Scuola e disabilità: «Mio figlio, abbandonato in quell’aula»

La testimonianza Bisogni educativi e inadempienze del sistema scolastico: una storia per spiegare perché occorre trovare risposte ai sempre maggiori bisogni educativi speciali

Quello che state per leggere è avvenuto in una scuola di Como a cavallo con gli anni del Covid. Il protagonista – anzi, per usare la parola giusta, la vittima – è un ragazzo con problemi di spettro autistico che in quei mesi iniziava la prima media. A raccontarci la sua storia è la mamma e, anticipiamo, le sue parole – a proposito di inclusione – metteranno i brividi. «Come è andata per me l’inclusione? È stata disastrosa – dice subito la madre, che nonostante tutto racconta la sua vicenda con una calma invidiabile scegliendo di mantenere l’anonimato – Quando passammo dalle elementari alle medie ci fu affidata una insegnante di sostegno che era alla sua prima esperienza, ignara completamente non solo di autismo ma anche di disabilità. Aveva paura di mio figlio, gli camminava lontano, si teneva costantemente a distanza. Mio figlio però era affidato solo ed esclusivamente a lei, al sostegno, mentre le altre insegnanti non ne volevano proprio sapere di averlo in classe». E già, fermandoci qui, un sentimento di rabbia si percepisce nitido salire dallo stomaco.

«Mio figlio non poteva entrare a scuola senza l’insegnante di sostegno – prosegue la mamma – Era abituato alle elementari che, sentendo il suono della campanella, poteva accedere all’istituto. Questo non era più possibile. Dovevo aspettare fuori dalla scuola con lui, mentre tutti entravano e noi no, attese che potevano durare anche un quarto d’ora. Del resto ci era stato detto apertamente che da solo, senza sostegno, non poteva entrare». Ma anche una volta all’interno, le cose non cambiavano poi di molto.

«Stava in un’aula da solo. Lo mettevano davanti ad un pc con i cartoni animati che gli piacevano, e pure con le cuffie per non disturbare gli altri. Non faceva ricreazione con i compagni, non andava in palestra con loro, era sempre chiuso in quell’aula e quando lo andavo a prendere lo trovavo sempre li». Con questa mamma, non si può nemmeno provare a pronunciare la parola inclusione: «Non c’è proprio stata – dice ancora – Se non c’era l’insegnante di sostegno mi dicevano di tenere mio figlio a casa. Ci furono anche episodi di crisi, perché non sapevano gestirlo. Mi chiamavano e dovevo andare a prenderlo. Poi per nostra fortuna è arrivato il Covid e siamo rimasti tutti a casa».

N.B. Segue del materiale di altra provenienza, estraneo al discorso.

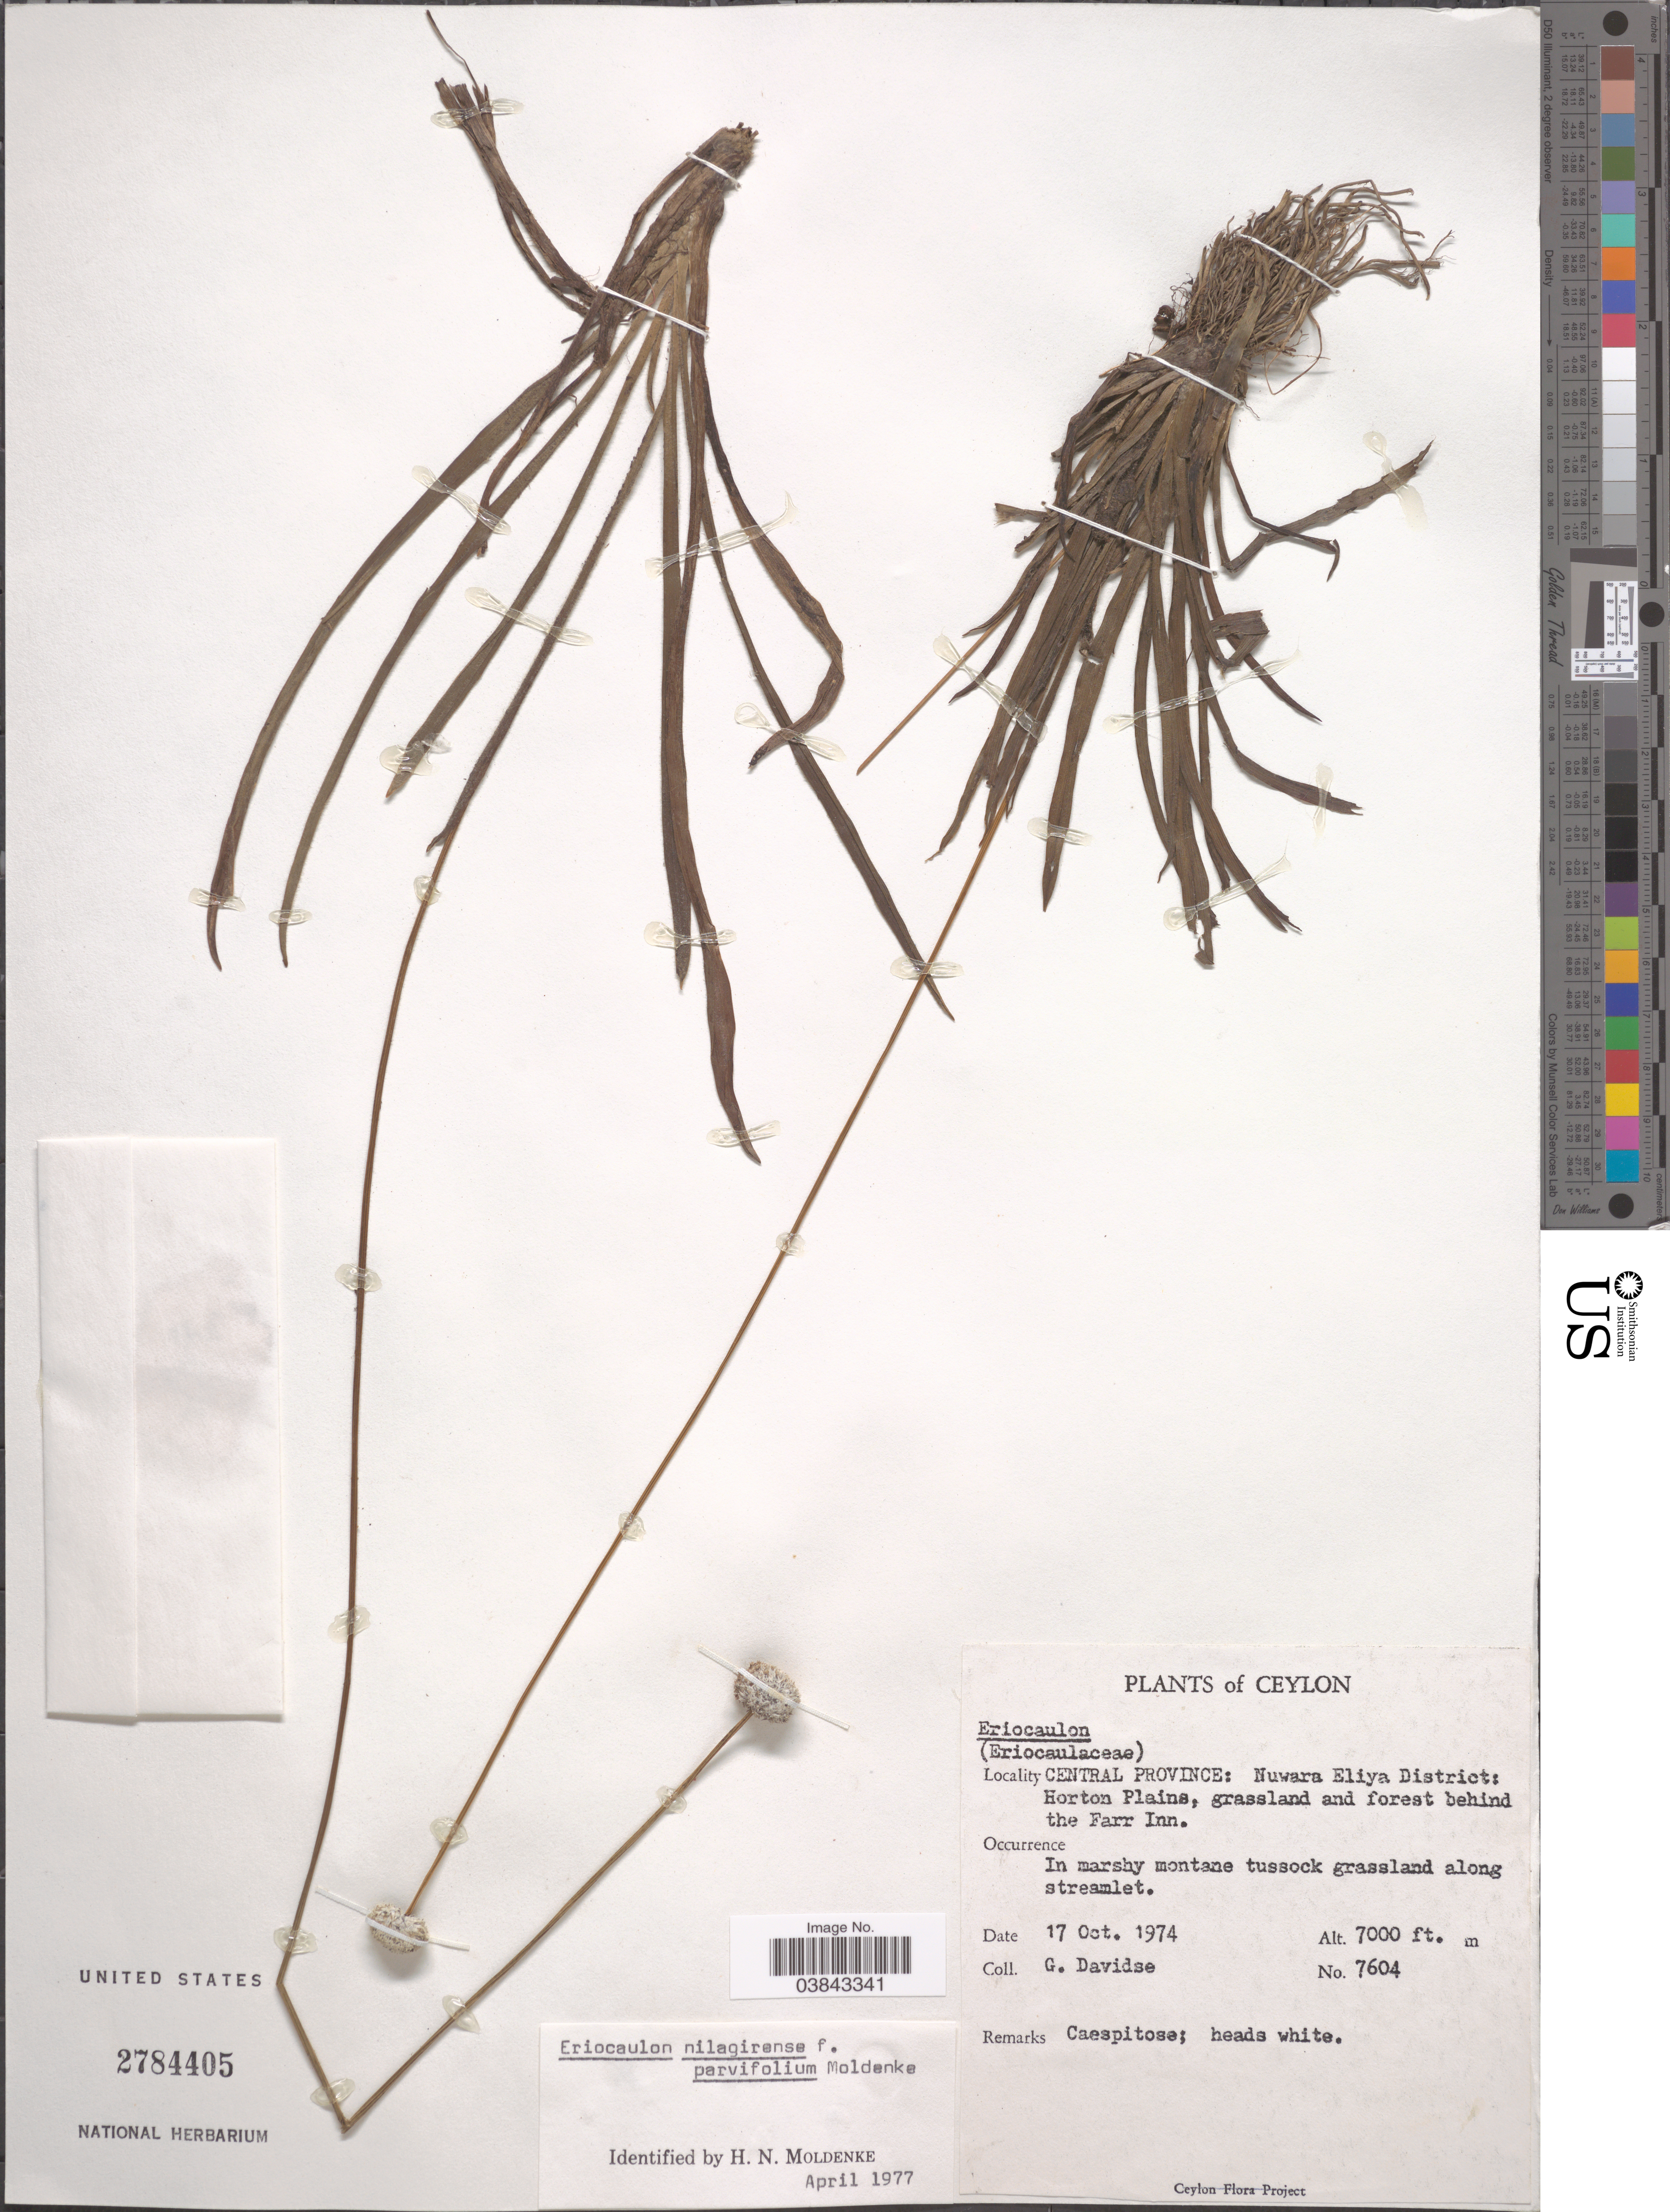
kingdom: Plantae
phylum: Tracheophyta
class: Liliopsida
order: Poales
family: Eriocaulaceae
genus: Eriocaulon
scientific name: Eriocaulon brownianum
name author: Mart.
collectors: G. Davidse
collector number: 7604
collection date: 1974-10-17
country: Sri Lanka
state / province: Central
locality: Ceylon. Central Province: Nuwara Eliya District: Horton Plains, grassland and forest behind the Farr Inn.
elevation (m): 2134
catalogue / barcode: US 2784405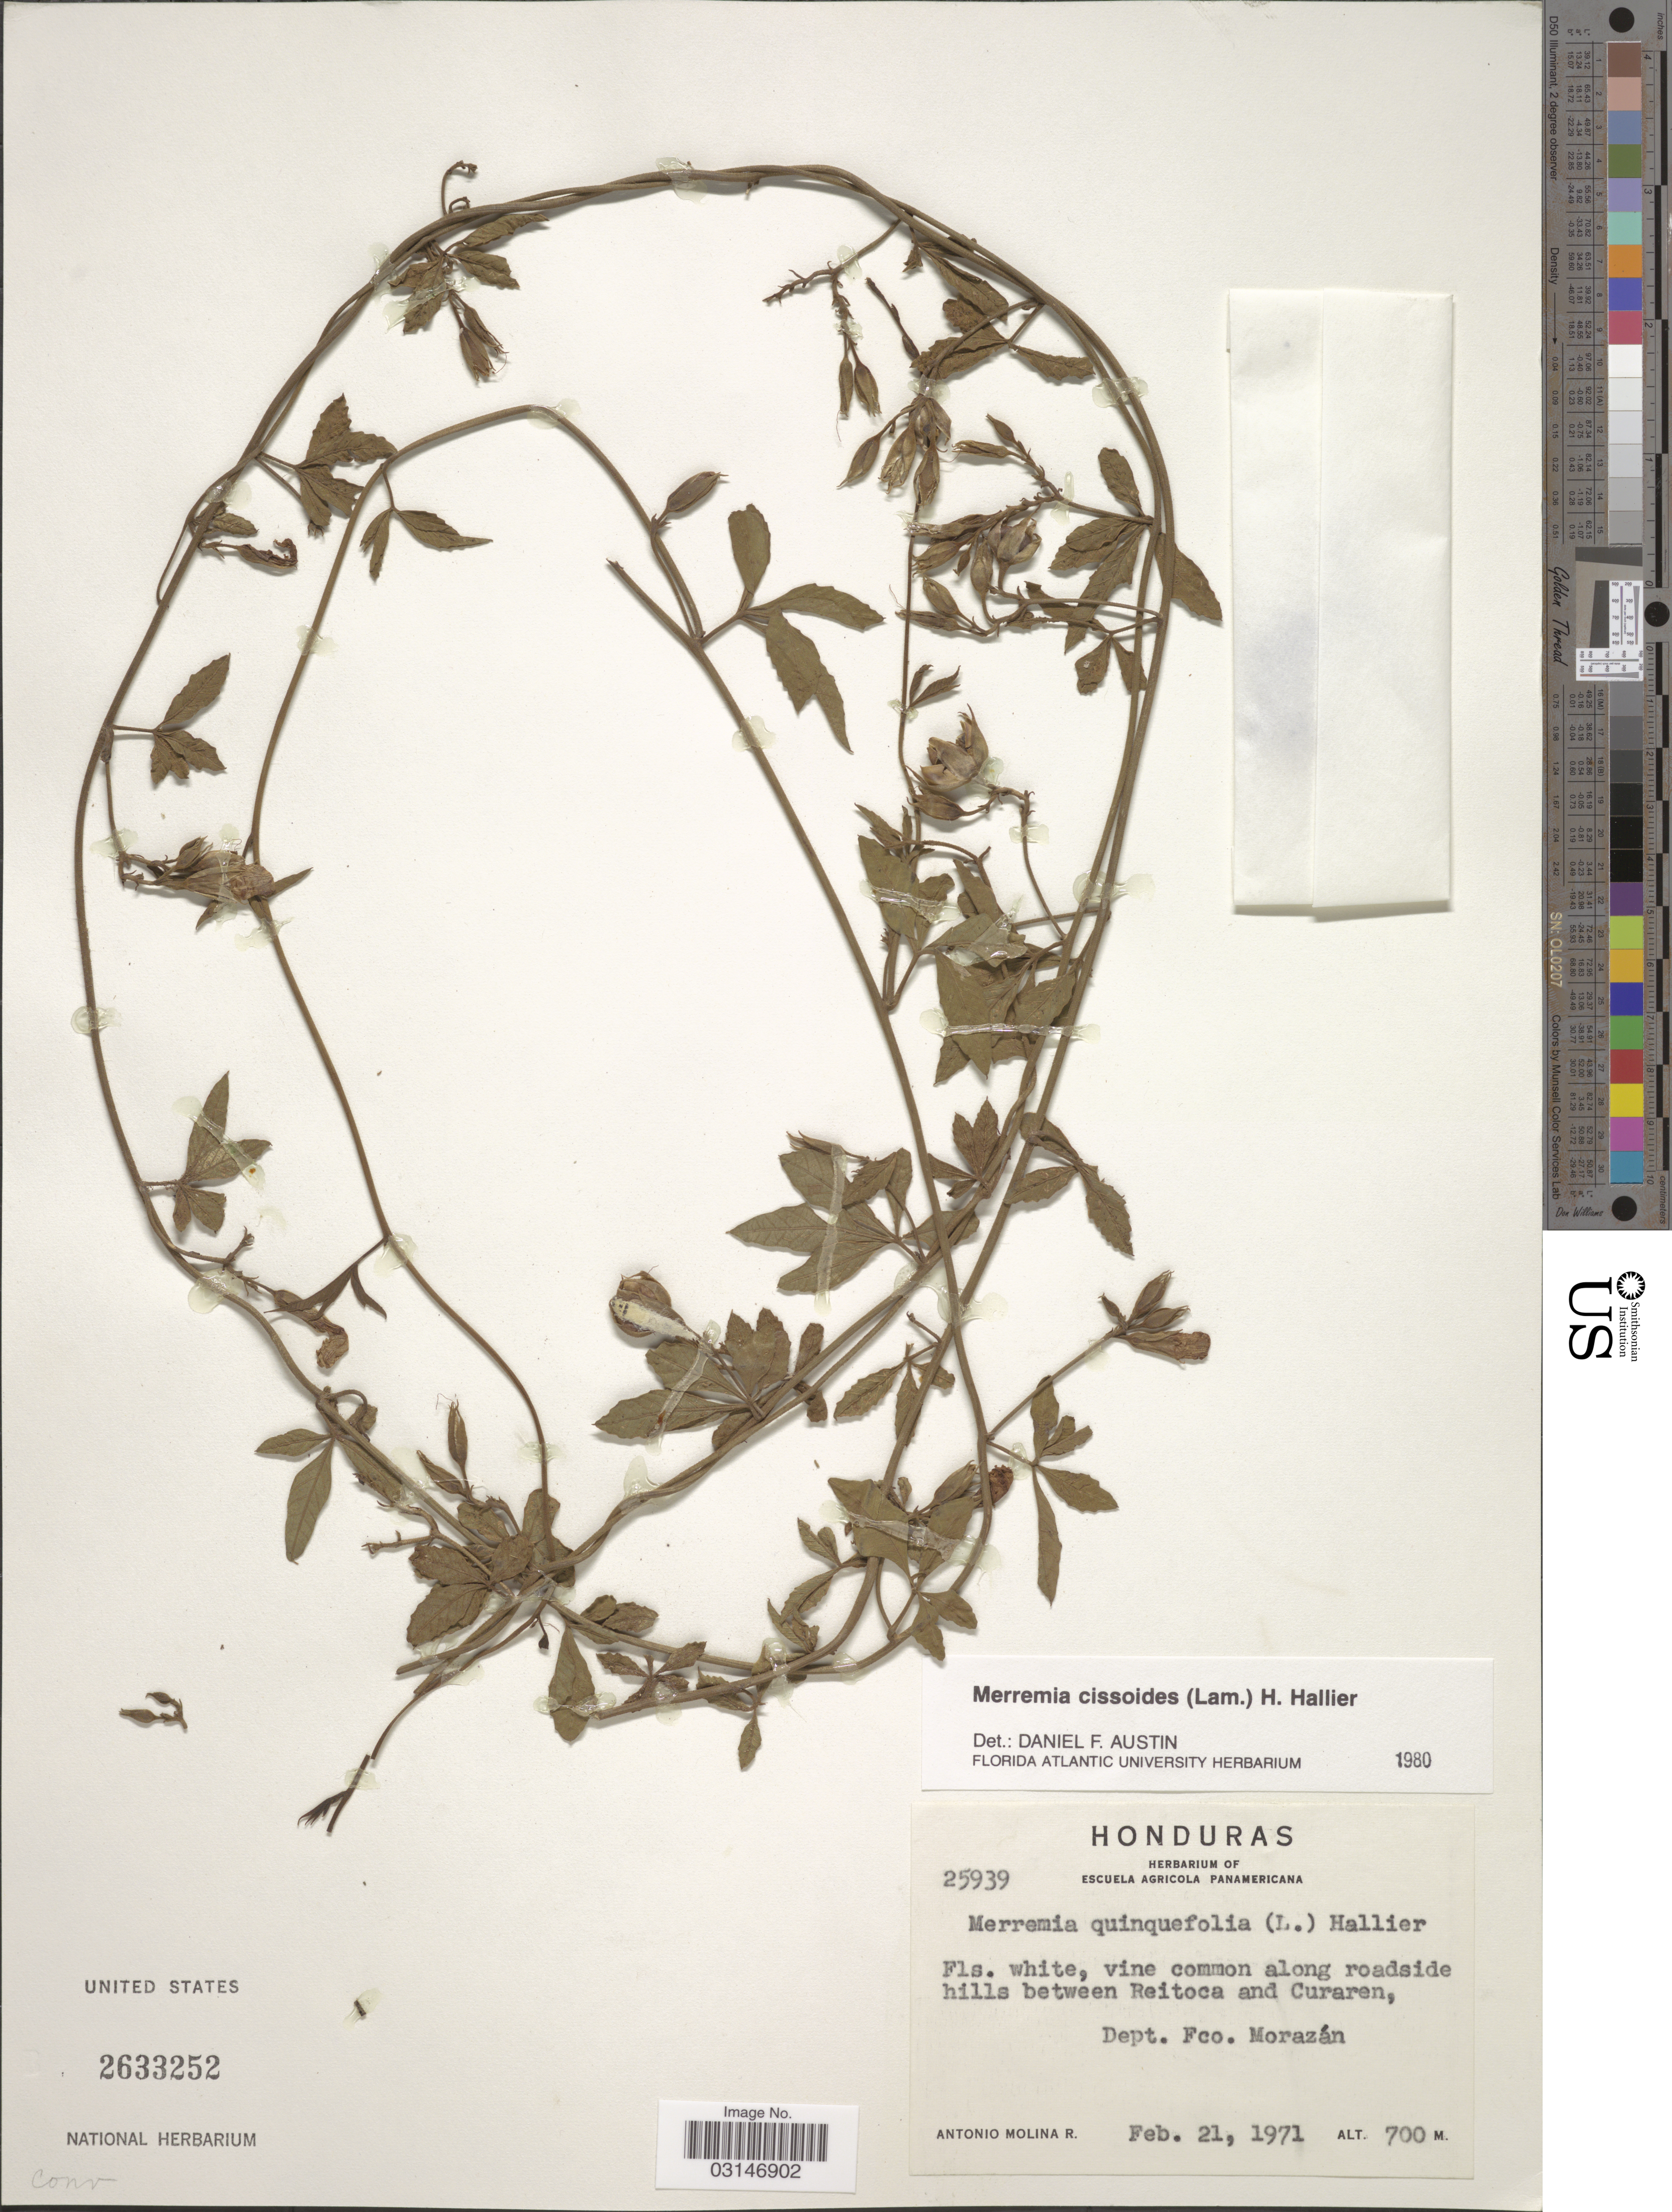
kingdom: Plantae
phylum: Tracheophyta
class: Magnoliopsida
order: Solanales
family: Convolvulaceae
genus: Distimake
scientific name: Distimake cissoides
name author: (Lam.) A. R. Simões & Staples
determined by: Strong, Mark T., (BOT), Smithsonian Institution - National Museum of Natural History (UNITED STATES)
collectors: A. Molina R.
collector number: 25939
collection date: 1971-02-21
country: Honduras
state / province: Fco. Morazán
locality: Hills between Reitoca and Curaren, Dept. Fco. Morazán.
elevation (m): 700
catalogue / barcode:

Parole dure, ma in fondo comprensibili. Eppure nemmeno con la Dad le cose migliorarono: «Ci hanno abbandonato pure lì, non ci davano compiti, mai una videochiamata, mai una telefonata. Le uniche che mi chiesero come stava mio figlio furono le insegnanti dell’altra classe in cui c’era il mio secondo figlio. Insomma, è stata una catastrofe. Consideravano mio figlio un elemento di disturbo». Per la cronaca, con un altro insegnante di sostegno, il ragazzo in questione ha poi proseguito gli studi, ottenendo ottimi risultati e pure i complimenti al termine del percorso alle medie ed ora frequenta le superiori. Una storia – lo ribadiamo – avvenuta a Como nell’anno 2020. Questo per far capire quanta strada ci sia ancora da percorrere lungo la via dell’inclusione ma anche della formazione.